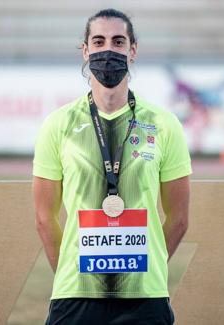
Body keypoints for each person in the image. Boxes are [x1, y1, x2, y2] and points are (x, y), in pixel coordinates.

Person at [32, 8, 191, 325]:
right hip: (74, 294)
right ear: (86, 50)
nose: (108, 50)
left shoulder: (163, 125)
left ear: (132, 50)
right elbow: (43, 218)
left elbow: (179, 218)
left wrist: (147, 265)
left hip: (145, 296)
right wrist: (72, 271)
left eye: (118, 42)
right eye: (99, 41)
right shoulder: (58, 125)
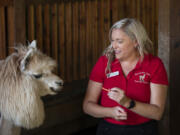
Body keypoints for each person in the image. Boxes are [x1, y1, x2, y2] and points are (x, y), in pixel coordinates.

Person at [83, 18, 168, 135]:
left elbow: (157, 113)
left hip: (143, 130)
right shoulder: (104, 62)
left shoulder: (154, 64)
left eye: (119, 41)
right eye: (112, 40)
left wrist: (128, 103)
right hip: (108, 129)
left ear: (136, 41)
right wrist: (110, 112)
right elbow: (87, 106)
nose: (114, 46)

PROBLEM DESCRIPTION: Using the listing above, show every line that includes the string "wrist".

ANSWER BOX:
left wrist: (147, 265)
right wrist: (72, 271)
left wrist: (128, 103)
right wrist: (110, 112)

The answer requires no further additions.